The printing press was invented in 1492. Daniel Defoe wrote the first English language novel, Robinson Crusoe, in 1719. The “humanitarian revolution” came soon after in the late-18th and 19th centuries, and “was accelerated by publishing, literacy, travel, science, and other cosmopolitan forces that broaden people’s intellectual and moral horizons.” (Pinker, 2011)
What was it “that passed from unexceptionable to controversial to immoral to unthinkable to not thought-about during the Humanitarian Revolution”? That period of time following the emergence of the English-language novel and relative wide-spread literacy? “Customs such as slavery, serfdom, breaking on the wheel, disemboweling, bearbaiting, cat-burning, heretic-burning, witch-drowning, thief-hanging, public executions, the display of rotting corpses on gibbets, dueling, debtors’ prisons, flogging, keelhauling” and more, all activities that were more-or-less normal, almost completely disappeared during this time. (Pinker, 2011)

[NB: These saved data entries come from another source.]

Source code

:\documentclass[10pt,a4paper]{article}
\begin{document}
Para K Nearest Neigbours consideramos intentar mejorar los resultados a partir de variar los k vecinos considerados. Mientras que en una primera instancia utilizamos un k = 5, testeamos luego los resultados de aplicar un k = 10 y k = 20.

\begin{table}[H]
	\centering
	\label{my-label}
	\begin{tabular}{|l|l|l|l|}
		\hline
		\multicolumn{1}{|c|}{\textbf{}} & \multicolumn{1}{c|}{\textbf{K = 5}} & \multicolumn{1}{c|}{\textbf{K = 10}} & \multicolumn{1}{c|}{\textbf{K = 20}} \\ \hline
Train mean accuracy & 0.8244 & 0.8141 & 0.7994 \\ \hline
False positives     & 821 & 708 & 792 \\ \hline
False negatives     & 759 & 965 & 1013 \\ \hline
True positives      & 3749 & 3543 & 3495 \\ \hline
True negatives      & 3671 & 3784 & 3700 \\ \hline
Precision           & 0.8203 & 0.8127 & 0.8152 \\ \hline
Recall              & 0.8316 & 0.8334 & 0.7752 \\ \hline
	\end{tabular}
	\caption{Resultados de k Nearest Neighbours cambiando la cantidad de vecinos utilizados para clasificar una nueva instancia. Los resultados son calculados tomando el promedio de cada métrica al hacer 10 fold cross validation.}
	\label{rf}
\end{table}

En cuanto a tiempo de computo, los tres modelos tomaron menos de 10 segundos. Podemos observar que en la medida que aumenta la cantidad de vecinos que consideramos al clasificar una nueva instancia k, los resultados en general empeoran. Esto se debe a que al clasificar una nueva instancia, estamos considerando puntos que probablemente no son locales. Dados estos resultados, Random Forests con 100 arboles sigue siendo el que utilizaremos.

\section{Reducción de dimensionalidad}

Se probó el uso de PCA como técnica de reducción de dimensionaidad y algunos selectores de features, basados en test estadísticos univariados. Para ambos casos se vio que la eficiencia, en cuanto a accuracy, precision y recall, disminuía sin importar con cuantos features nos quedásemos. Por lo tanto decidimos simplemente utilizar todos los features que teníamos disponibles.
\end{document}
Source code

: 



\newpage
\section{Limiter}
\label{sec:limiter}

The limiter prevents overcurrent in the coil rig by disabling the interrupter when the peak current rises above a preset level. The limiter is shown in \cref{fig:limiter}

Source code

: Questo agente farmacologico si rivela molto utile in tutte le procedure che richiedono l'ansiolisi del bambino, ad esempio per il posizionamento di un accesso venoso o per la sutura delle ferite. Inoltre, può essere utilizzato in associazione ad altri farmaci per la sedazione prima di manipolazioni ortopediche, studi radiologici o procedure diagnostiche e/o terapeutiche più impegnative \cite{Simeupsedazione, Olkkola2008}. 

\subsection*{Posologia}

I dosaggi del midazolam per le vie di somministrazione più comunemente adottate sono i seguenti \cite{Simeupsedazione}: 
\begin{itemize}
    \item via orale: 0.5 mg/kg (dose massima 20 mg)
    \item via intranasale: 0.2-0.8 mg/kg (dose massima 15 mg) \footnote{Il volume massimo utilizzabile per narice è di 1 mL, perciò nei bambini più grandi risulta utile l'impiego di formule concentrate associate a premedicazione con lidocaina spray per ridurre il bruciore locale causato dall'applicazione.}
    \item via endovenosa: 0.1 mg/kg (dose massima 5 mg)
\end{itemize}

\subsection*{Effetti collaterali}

Pinker doesn’t claim that a dramatic increase in literacy as well as literature is solely responsible for the incredible expansion of our empathy circle, but he does claim that it is partially (and maybe in large part) responsible, and I would add that it’s a gain that could conceivably be, at least somewhat, lost. I’m not saying that the shift in English Regents exams is going to cause us to go back to keelhauling and witch-drowning, but is it really so unreasonable to believe that reading fewer stories will result in a weaker empathy muscle, and that, on some level, that won’t bode well for our society?
Conclusion
I sometimes feel as though I am having two conversations. I am very much a supporter of Self-Directed Education (unschooling) and I am not comfortable in forcing students to read any story, for a number of reasons. I understand the trepidation in choosing “the best” texts for everyone because, frankly, so long as you have a class of more than one student, you will not be able to select a single “best” set of texts for everybody.
On the other hand, in the context of compulsory education, true “SDE” is not a practical reality in the near future, and so the conversation of which texts, how many texts, and what kind of texts, has to be had.
I’ve always thought it was particularly arrogant for an English teacher to claim that they are “teaching” literature - as corny as it sounds, great literature is an experience that incrementally transforms us into more empathetic people. Overloading on nonfiction texts, or limiting fiction to a single book or, worse yet, a series of excerpts to be read over and over again, is going to result in less empathetic people, and a more dysfunctional society.